Task goal:
Reproduce each of the rows below word for word, leaving the pictures out of your answer.

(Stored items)
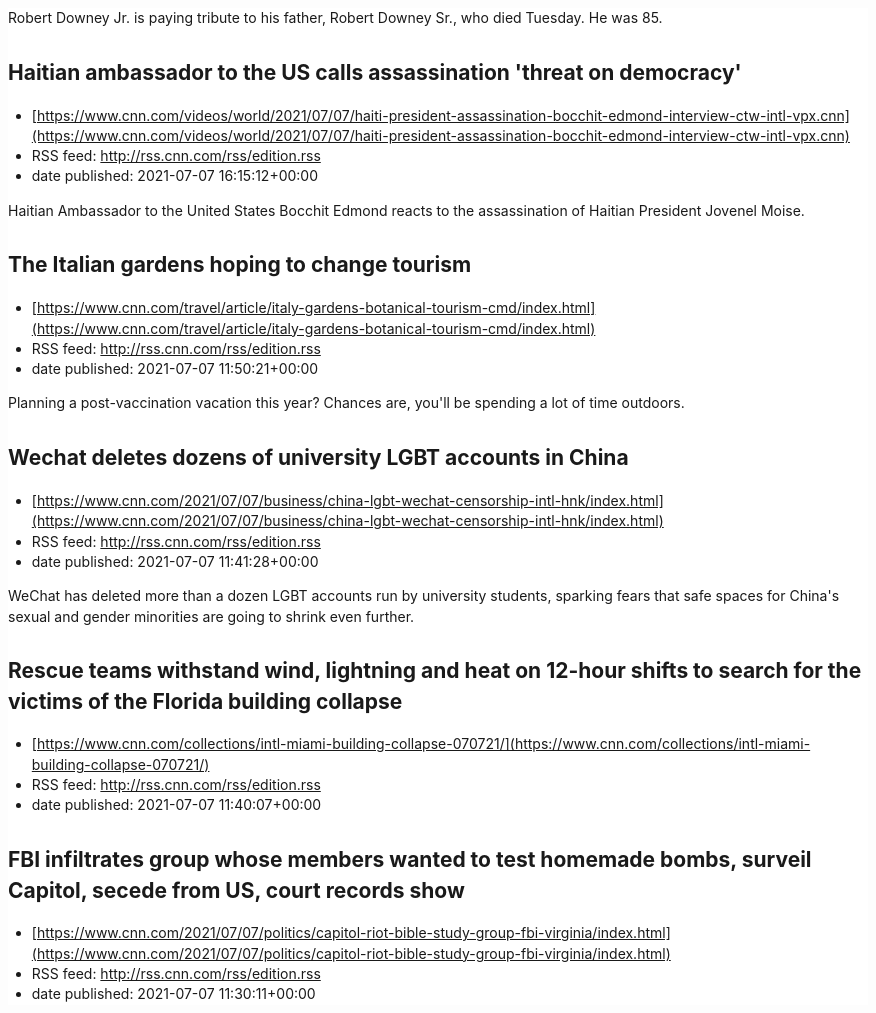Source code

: Robert Downey Jr. is paying tribute to his father, Robert Downey Sr., who died Tuesday. He was 85.

## Haitian ambassador to the US calls assassination 'threat on democracy'
 - [https://www.cnn.com/videos/world/2021/07/07/haiti-president-assassination-bocchit-edmond-interview-ctw-intl-vpx.cnn](https://www.cnn.com/videos/world/2021/07/07/haiti-president-assassination-bocchit-edmond-interview-ctw-intl-vpx.cnn)
 - RSS feed: http://rss.cnn.com/rss/edition.rss
 - date published: 2021-07-07 16:15:12+00:00

Haitian Ambassador to the United States Bocchit Edmond reacts to the assassination of Haitian President Jovenel Moise.

## The Italian gardens hoping to change tourism
 - [https://www.cnn.com/travel/article/italy-gardens-botanical-tourism-cmd/index.html](https://www.cnn.com/travel/article/italy-gardens-botanical-tourism-cmd/index.html)
 - RSS feed: http://rss.cnn.com/rss/edition.rss
 - date published: 2021-07-07 11:50:21+00:00

Planning a post-vaccination vacation this year? Chances are, you'll be spending a lot of time outdoors.

## Wechat deletes dozens of university LGBT accounts in China
 - [https://www.cnn.com/2021/07/07/business/china-lgbt-wechat-censorship-intl-hnk/index.html](https://www.cnn.com/2021/07/07/business/china-lgbt-wechat-censorship-intl-hnk/index.html)
 - RSS feed: http://rss.cnn.com/rss/edition.rss
 - date published: 2021-07-07 11:41:28+00:00

WeChat has deleted more than a dozen LGBT accounts run by university students, sparking fears that safe spaces for China's sexual and gender minorities are going to shrink even further.

## Rescue teams withstand wind, lightning and heat on 12-hour shifts to search for the victims of the Florida building collapse
 - [https://www.cnn.com/collections/intl-miami-building-collapse-070721/](https://www.cnn.com/collections/intl-miami-building-collapse-070721/)
 - RSS feed: http://rss.cnn.com/rss/edition.rss
 - date published: 2021-07-07 11:40:07+00:00



## FBI infiltrates group whose members wanted to test homemade bombs, surveil Capitol, secede from US, court records show
 - [https://www.cnn.com/2021/07/07/politics/capitol-riot-bible-study-group-fbi-virginia/index.html](https://www.cnn.com/2021/07/07/politics/capitol-riot-bible-study-group-fbi-virginia/index.html)
 - RSS feed: http://rss.cnn.com/rss/edition.rss
 - date published: 2021-07-07 11:30:11+00:00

Output:
Source code

: Robert Downey Jr. is paying tribute to his father, Robert Downey Sr., who died Tuesday. He was 85.

## Haitian ambassador to the US calls assassination 'threat on democracy'
 - [https://www.cnn.com/videos/world/2021/07/07/haiti-president-assassination-bocchit-edmond-interview-ctw-intl-vpx.cnn](https://www.cnn.com/videos/world/2021/07/07/haiti-president-assassination-bocchit-edmond-interview-ctw-intl-vpx.cnn)
 - RSS feed: http://rss.cnn.com/rss/edition.rss
 - date published: 2021-07-07 16:15:12+00:00

Haitian Ambassador to the United States Bocchit Edmond reacts to the assassination of Haitian President Jovenel Moise.

## The Italian gardens hoping to change tourism
 - [https://www.cnn.com/travel/article/italy-gardens-botanical-tourism-cmd/index.html](https://www.cnn.com/travel/article/italy-gardens-botanical-tourism-cmd/index.html)
 - RSS feed: http://rss.cnn.com/rss/edition.rss
 - date published: 2021-07-07 11:50:21+00:00

Planning a post-vaccination vacation this year? Chances are, you'll be spending a lot of time outdoors.

## Wechat deletes dozens of university LGBT accounts in China
 - [https://www.cnn.com/2021/07/07/business/china-lgbt-wechat-censorship-intl-hnk/index.html](https://www.cnn.com/2021/07/07/business/china-lgbt-wechat-censorship-intl-hnk/index.html)
 - RSS feed: http://rss.cnn.com/rss/edition.rss
 - date published: 2021-07-07 11:41:28+00:00

WeChat has deleted more than a dozen LGBT accounts run by university students, sparking fears that safe spaces for China's sexual and gender minorities are going to shrink even further.

## Rescue teams withstand wind, lightning and heat on 12-hour shifts to search for the victims of the Florida building collapse
 - [https://www.cnn.com/collections/intl-miami-building-collapse-070721/](https://www.cnn.com/collections/intl-miami-building-collapse-070721/)
 - RSS feed: http://rss.cnn.com/rss/edition.rss
 - date published: 2021-07-07 11:40:07+00:00



## FBI infiltrates group whose members wanted to test homemade bombs, surveil Capitol, secede from US, court records show
 - [https://www.cnn.com/2021/07/07/politics/capitol-riot-bible-study-group-fbi-virginia/index.html](https://www.cnn.com/2021/07/07/politics/capitol-riot-bible-study-group-fbi-virginia/index.html)
 - RSS feed: http://rss.cnn.com/rss/edition.rss
 - date published: 2021-07-07 11:30:11+00:00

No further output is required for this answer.